L'évêque de Limoges, Eustache (Eustorge ?), reconnaît la communauté en 1127 et permet la construction d'un monastère sur des terres octroyées par le vicomte Archambault. Un canal d'irrigation, connu sous le canal des moines, est construit afin d'amener l'eau nécessaire à leur monastère, à la vie et à l'hygiène, au fonctionnement des moulins et des ateliers et à l'irrigation des potagers et prairies.
La communauté continuant à croître, le problème de son organisation se pose. La règle la plus proche des objectifs initiaux serait celle des Chartreux. Étienne rencontre en 1135 l'abbé Guigues de la Grande-Chartreuse, mais les effectifs de la communauté sont trop importants pour lui appliquer cette règle. Guigues lui conseille de se rapprocher de l'Ordre cistercien.

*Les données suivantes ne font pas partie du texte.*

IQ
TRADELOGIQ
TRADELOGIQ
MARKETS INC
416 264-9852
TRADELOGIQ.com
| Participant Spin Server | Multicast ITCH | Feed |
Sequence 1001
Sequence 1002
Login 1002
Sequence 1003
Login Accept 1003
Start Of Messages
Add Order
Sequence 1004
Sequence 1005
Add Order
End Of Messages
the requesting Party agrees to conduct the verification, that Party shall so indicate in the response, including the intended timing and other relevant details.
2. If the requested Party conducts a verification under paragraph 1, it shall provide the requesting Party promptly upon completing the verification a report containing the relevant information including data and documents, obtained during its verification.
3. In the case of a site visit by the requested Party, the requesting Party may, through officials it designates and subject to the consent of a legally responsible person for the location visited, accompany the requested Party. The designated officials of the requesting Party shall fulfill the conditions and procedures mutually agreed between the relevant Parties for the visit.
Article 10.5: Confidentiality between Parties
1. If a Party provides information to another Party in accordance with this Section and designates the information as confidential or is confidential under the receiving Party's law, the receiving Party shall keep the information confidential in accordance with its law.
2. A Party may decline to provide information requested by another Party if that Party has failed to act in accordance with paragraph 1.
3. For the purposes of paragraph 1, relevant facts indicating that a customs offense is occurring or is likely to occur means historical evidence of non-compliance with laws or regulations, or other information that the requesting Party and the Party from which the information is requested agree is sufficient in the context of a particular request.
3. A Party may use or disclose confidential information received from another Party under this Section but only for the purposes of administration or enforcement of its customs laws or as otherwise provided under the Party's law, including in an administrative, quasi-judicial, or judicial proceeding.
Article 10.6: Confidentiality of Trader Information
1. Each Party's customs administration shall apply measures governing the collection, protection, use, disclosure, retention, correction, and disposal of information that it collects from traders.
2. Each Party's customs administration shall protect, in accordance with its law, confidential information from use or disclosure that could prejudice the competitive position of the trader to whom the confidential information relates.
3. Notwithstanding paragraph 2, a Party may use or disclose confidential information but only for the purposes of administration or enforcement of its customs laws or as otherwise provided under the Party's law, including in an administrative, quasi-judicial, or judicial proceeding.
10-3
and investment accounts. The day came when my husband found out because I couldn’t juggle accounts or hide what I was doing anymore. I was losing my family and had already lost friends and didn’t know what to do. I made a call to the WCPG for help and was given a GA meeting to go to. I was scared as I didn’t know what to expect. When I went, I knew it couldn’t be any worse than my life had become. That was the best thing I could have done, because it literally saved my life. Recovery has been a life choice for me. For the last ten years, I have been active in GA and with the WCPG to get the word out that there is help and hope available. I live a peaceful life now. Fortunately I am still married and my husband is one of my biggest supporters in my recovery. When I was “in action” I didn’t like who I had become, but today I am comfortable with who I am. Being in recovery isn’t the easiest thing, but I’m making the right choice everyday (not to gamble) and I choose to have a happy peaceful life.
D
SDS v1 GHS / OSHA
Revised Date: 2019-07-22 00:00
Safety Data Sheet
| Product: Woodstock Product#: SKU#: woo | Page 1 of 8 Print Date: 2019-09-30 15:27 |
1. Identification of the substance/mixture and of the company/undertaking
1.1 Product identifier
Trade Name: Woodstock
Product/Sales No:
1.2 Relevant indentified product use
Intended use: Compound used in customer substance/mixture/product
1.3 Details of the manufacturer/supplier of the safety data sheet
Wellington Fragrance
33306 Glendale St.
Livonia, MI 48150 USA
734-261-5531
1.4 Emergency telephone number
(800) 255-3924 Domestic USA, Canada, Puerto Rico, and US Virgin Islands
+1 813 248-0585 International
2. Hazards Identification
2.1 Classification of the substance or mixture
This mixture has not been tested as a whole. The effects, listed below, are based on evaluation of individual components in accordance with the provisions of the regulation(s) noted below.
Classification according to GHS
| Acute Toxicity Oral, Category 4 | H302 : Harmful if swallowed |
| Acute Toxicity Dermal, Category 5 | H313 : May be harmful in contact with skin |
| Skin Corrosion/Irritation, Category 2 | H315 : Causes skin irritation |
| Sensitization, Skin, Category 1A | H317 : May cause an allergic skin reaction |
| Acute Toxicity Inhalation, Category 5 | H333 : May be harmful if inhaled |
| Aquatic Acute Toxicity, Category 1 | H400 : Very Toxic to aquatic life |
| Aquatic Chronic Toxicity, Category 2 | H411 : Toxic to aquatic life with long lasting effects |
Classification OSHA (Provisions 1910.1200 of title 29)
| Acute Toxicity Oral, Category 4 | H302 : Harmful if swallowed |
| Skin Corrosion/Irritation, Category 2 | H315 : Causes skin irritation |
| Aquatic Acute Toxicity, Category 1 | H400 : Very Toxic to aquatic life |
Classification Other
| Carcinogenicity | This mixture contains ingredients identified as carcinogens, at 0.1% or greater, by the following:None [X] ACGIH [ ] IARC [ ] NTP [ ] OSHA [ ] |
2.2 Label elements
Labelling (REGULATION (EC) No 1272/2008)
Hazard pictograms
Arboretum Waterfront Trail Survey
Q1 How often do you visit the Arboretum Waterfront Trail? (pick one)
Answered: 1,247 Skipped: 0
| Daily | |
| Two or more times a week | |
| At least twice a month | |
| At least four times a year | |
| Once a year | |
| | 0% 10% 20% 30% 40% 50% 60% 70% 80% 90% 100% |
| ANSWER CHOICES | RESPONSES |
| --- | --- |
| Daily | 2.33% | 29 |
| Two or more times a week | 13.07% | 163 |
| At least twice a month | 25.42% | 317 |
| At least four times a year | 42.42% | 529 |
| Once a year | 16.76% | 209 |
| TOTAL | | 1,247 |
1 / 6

Étienne va en fait fonder un monastère double : un monastère d'hommes dont les bâtiments sont situés sur le versant sud de la colline, et un monastère de femmes, au fond du vallon du Coyroux. En 1142, Étienne reçoit l'habit religieux cistercien devant Gérald, évêque de Limoges. Le même jour, Gérald érige Obazine en abbaye — dont Étienne devient l'abbé — et préside à l'installation des religieuses au Coyroux. Les deux monastères sont placés sous l'autorité canonique de l'abbé d'Obazine. Étienne demande à l'abbaye cistercienne de Dalon de leur envoyer des moines pour leur communiquer le mode de vie cistercien.
Il obtient l'affiliation de l'abbaye à l'ordre de Cîteaux en 1147, après avoir soutenu la création d'un monastère de femmes au Coyroux. Étienne donne l'assurance au Chapitre Général de Cîteaux de soumission du monastère de religieuses et la visite des abbés de Cîteaux, de La Cour-Dieu et de Bellaigue. Le nombre de moines ne cessant pas de croître, l'abbaye fait plusieurs fondations.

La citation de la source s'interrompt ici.